Licenciement sans cause réelle et sérieuse : barème Macron, vers une indemnisation « adéquate » ?

Le caractère adéquat de la réparation allouée au salarié licencié sans cause réelle et sérieuse doit être apprécié de manière concrète selon son préjudice ce qui peut conduire, au cas par cas, à déroger au barème «Macron ».‍

Depuis par la parution du barème d’indemnisation en cas de licenciement jugé comme dépourvu de cause réelle et sérieuse, plusieurs juges du fond ont retenu l’inconventionnalité du barème. Cette argumentation a néanmoins été rejetée par un avis de la Cour de cassation, dans lequel elle juge sans réserve la conventionnalité du barème fixé par l’article L.1235-3 du Code du travail (Cass. Assemblée plénière, avis n°15-012 et n°15-03, 17 juillet 2019,n°19-70.010)

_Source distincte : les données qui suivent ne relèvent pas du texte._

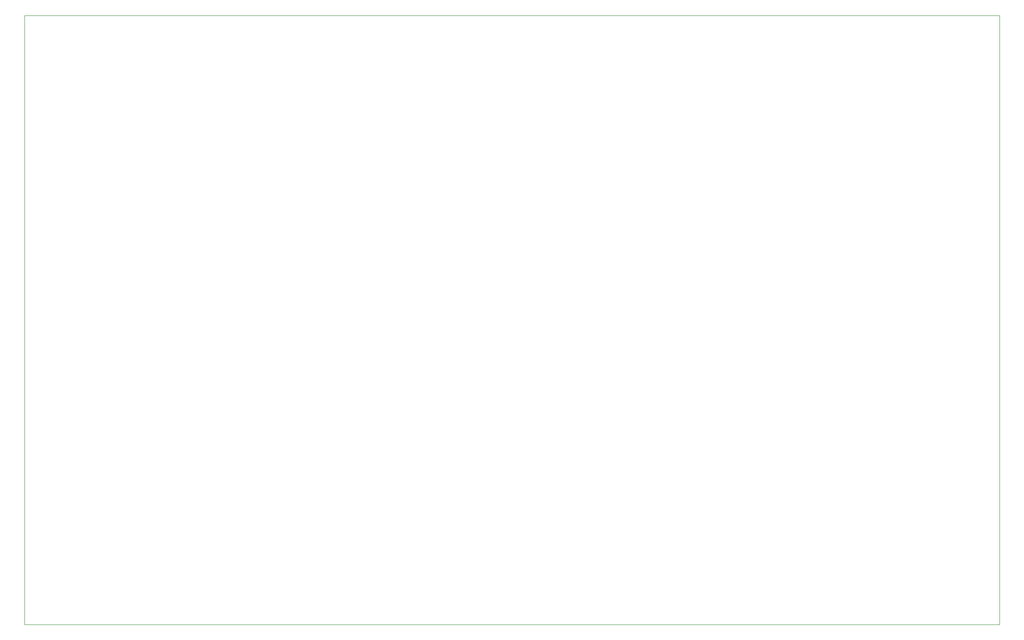
<source format=gm1>
%TF.GenerationSoftware,KiCad,Pcbnew,(5.1.10)-1*%
%TF.CreationDate,2021-11-09T21:50:18+08:00*%
%TF.ProjectId,S3_Schematic,53335f53-6368-4656-9d61-7469632e6b69,rev?*%
%TF.SameCoordinates,Original*%
%TF.FileFunction,Profile,NP*%
%FSLAX46Y46*%
G04 Gerber Fmt 4.6, Leading zero omitted, Abs format (unit mm)*
G04 Created by KiCad (PCBNEW (5.1.10)-1) date 2021-11-09 21:50:18*
%MOMM*%
%LPD*%
G01*
G04 APERTURE LIST*
%TA.AperFunction,Profile*%
%ADD10C,0.100000*%
%TD*%
G04 APERTURE END LIST*
D10*
X257000000Y-150000000D02*
X257000000Y-30000000D01*
X65000000Y-150000000D02*
X257000000Y-150000000D01*
X65000000Y-150000000D02*
X65000000Y-30000000D01*
X65000000Y-30000000D02*
X257000000Y-30000000D01*
M02*

</source>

La bataille juridique autour de cette question se poursuit toutefois devant les juges du fond La Cour d’appel de Reims avait déjà jugé dans un arrêt du 25 septembre 2019 que le barème Macron était conforme aux articles 10 de la convention 158 de l’Organisation International du travail et24 de la charte sociale européenne. La Cour d’appel de Reims avait toutefois jugé que cela ne dispensait pas les juges d’un contrôle in concreto (au cas par cas) pour apprécier si le barème ne porte pas une atteinte disproportionnée aux droits du salarié concerné ». Ainsi, il s’agit pour le juge de déterminer, dans chaque cas d’espèce, si le barème peut être appliqué ou doit être écarté dans le cas où son application porterait atteinte au droit à une réparation adéquate. La recherche de proportionnalité doit se faire « in concreto »,subordonnant néanmoins ce contrôle à la demande expresse du salarié.

Plus récemment, la Cour d’appel de Versailles, dans un arrêt du 18 juin 2020, n’a certes pas écarté le barème Macron, mais a pris le soin de préciser dans son dispositif que « la salariée ne produit aucun élément à l’appui de sa demande indemnitaire. Au vu de la situation de la salariée, le montant de cette indemnité correspond à la réalité du préjudice subi, sans que l’application du plafonnement légal ait pour effet d’en réduire le montant.L’application de l’article L. 1235-3 n’entraîne pas de conséquences manifestement excessives qui justifierait qu’elle soit écartée ».

Dans la lignée de ces décisions, la Cour d’appel de Grenoble a considéré que l’indemnisation adéquate exigée par les deux textes internationaux ne suppose pas une réparation intégrale du préjudice subi. Mais contrairement à la Cour d’appel de Reims, celle de Grenoble a été plus loin en jugeant que les articles 10 de la convention 158 de l’OIT et 24 de la charte sociale européenne n’imposent pas non plus qu’elle soit dissuasive pour l’employeur, et rejette un argument, souvent entendu contre le barème, selon lequel le plafonnement des indemnités permettrait à l’employeur de « budgétiser» le coût d’un licenciement et de prévoir, en connaissance de cause, les conséquences financières de la violation de la loi. La Cour d’appel de Grenoble a elle aussi admis la possibilité d’écarter l’application du barème, en fonction de chaque espèce, lorsque son application ne permettrait pas d’assurer une réparation adéquate aux salariés injustement licencié (CA Grenoble 2-6-2020n° 17/04929)

Reste à savoir si la Cour de cassation entérinera cette position.